Each field has a description detailing what should be extracted from the dialog.


The Regex field type is versatile, and can be used to create e-nums,


and even comma separated value fields.


Let's save a dialog between a user and an ecommerce bot into Zep's long-term memory store. The user mentions brand preferences, shoe size, their budget, and selects a shoe to purchase.


Let's review the model again. We'll be extracting data in the dialog for each of the fields. We'll also be telling Zep how many of the most recent messages it should pass to the extractor to populate the model.


Let's run our first extraction. We're passing in our model, the last n just discussed, and the current date and time in the user's timezone. I'll speak to this in more depth a little later.


That completed in less than 500 milliseconds when accounting for overhead. Far faster than using an LLM provider such as OpenAI.


Note that fields where there is no data in the dialog context have not been hallucinated. They're not set.


If we have the user provide their email address and run the extraction again, the model is updated. As mentioned, Zep guarantees the format of email and similar fields. Note that we've also inferred the user's first name from the email address.


Let's pause and take a quick look at this merge_models function. Each extraction call returns a new model with data extracted from the LAST N trailing window of messages. We won't be able to extract data from messages prior to this window.
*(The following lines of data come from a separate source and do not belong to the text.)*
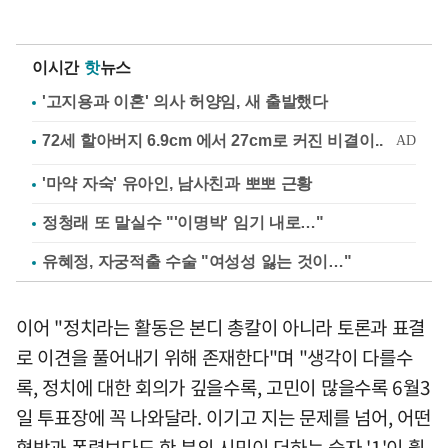
이시간
핫
뉴스
'고지용과 이혼' 의사 허양임, 새 출발했다
'마약 자숙' 유아인, 남사친과 뽀뽀 근황
정청래 또 말실수 "'이명박' 임기 내로…"
유혜정, 자궁적출 수술 "여성성 잃는 것이…"
이어 "정치라는 활동은 본디 총칼이 아니라 토론과 표결
로 이견을 풀어내기 위해 존재한다"며 "생각이 다를수
록, 정치에 대한 회의가 깊을수록, 고민이 많을수록 6월3
일 투표장에 꼭 나와달라. 이기고 지는 문제를 넘어, 어떤
협박과 폭력보다도 한 분의 시민이 더하는 숫자 '1'이 훨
If we run extraction on every chat turn, we'll want to merge newly extracted model values with the model from a prior extraction. This little helper function does just this.


We'll add several additional messages with new information, and watch as the model is populated with this new data.


Lastly, let's look at Zep's relative and partial date support. I mentioned earlier that we pass in to the extractor the user's current date and time. If the user or assistant mentions a relative or partial date, such as "tomorrow at 1pm", Zep understands this, and provides us with the value in Python Datetime format.


I've walked you through using Zep for low-latency and accurate data extraction. We used Python for this example. Zep's TypeScript SDK also offers the same functionality.